One question is where tourists would sleep, as the ISS doesn’t exactly have a ton of vacancies. To that end NASA recently reached an agreement with Houston company Axiom Space to build a commercial segment and attach it to the ISS. Parts could launch as early as 2024, and would be Axiom’s first steps toward assembling its own private space station—one featuring designer interiors and wi-fi. Axiom hopes to start offering 10-day stays on the ISS next year, according to its website. It doesn’t list a price but NASA spaceflight reports that the company signed a contract with a customer last year worth $55 million.
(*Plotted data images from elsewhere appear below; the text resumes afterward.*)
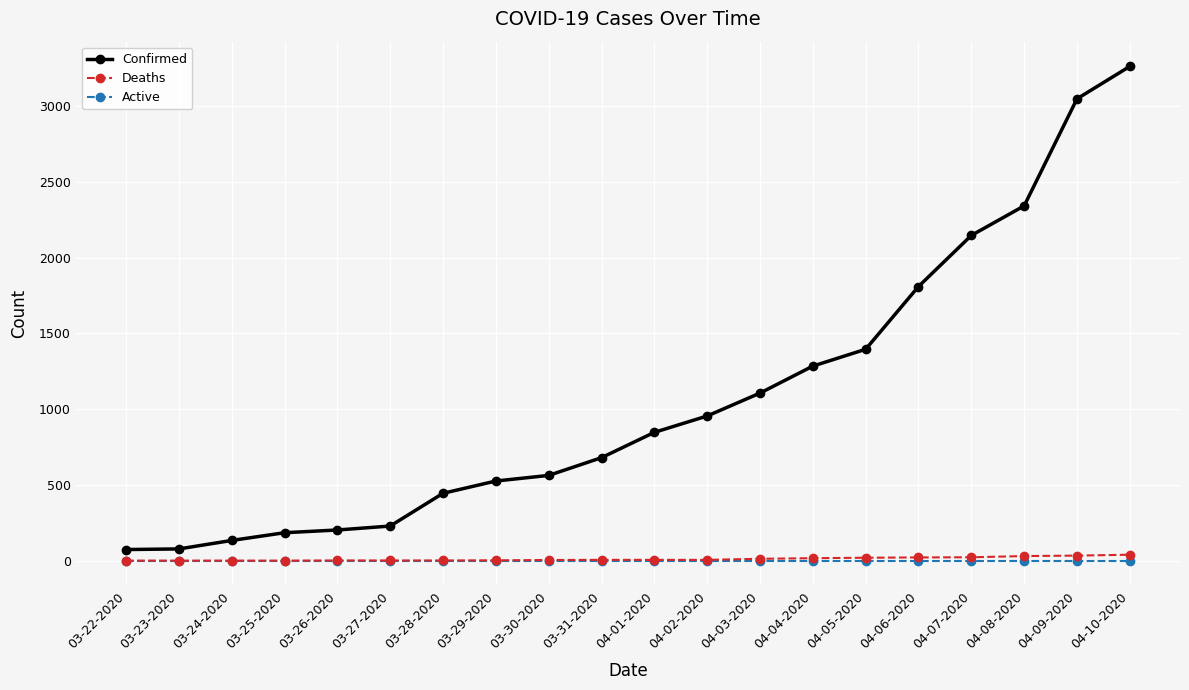

What is the label of the 4th point from the left?

03-25-2020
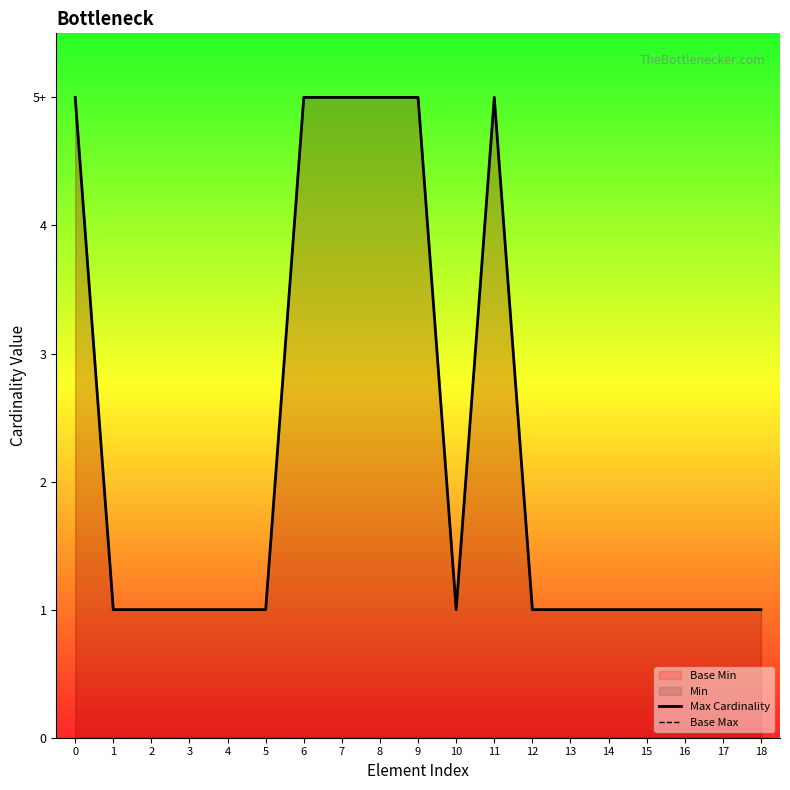

Which series has the largest total across all categories?

Max Cardinality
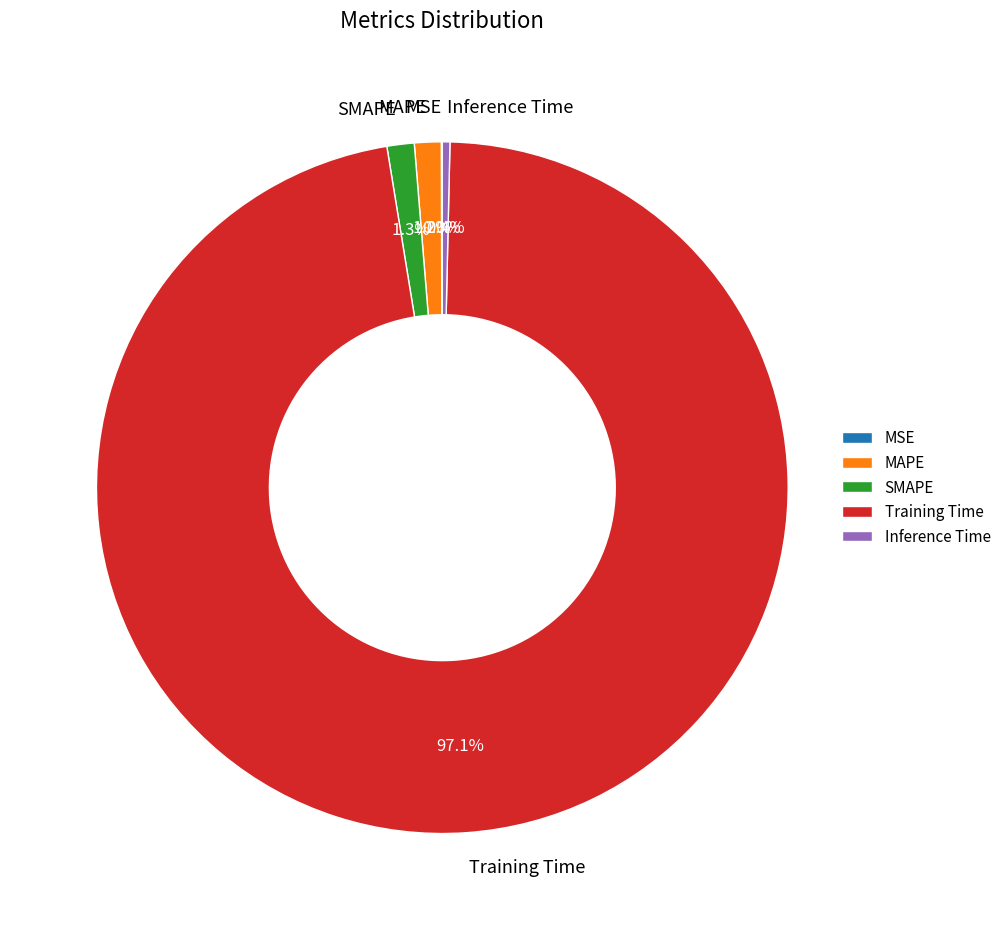

Is there any slice that represents more than half of the pie?

Yes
Challenging Axiom in the private space station arena could be a company called Orion Span, which aspires to open the doors of its Aurora space station in 2022. A 12-night excursion will reportedly cost $9.5 million—a true bargain considering that it includes the launch price (rocket TBD). No word lately if Orion Span is on track to meet its 2021 launch goal, but the website accepts fully refundable $80,000 deposits in USD, Bitcoin, Ethereum, and other cryptocurrencies. Don’t lose that receipt.
To the moon and beyond
If you’re planning a trip beyond low earth orbit in the foreseeable future, your name is probably Yusaku Maezawa. In 2018 SpaceX founder Elon Musk revealed that Maezawa, the billionaire founder of Japanese fashion site Zozotown, had booked a trip to fly around (note: not “to”) the moon on the Starship rocket—Musk’s vision for a heavy lifting, fully reusable system that will service orbit, the moon, and Mars.
Starship is currently under rapid development, with SpaceX producing many simple prototypes as it moves toward its first orbital flight. Neither Maezawa nor SpaceX has said how much he’ll be paying for the historic week-long flight, but Musk has said that Maezawa’s support has contributed to development costs, which he estimates at $2 to $10 billion. Maezawa recently stepped back from his retail company, selling a controlling stake for $2.6 billion—in part to allow more time to train for the moon mission, Forbes reports.
But if all those destinations are too rich for your blood, there’s always Mars. Building a million-person city will be an all-hands-on-deck enterprise, and Musk has long said he aims to get one-way ticket prices down to a modest $500,000 so that middle class folk can afford to sell their homes and join the Martian workforce. Or, failing that, you can always take out a loan and work it off through indentured servitude.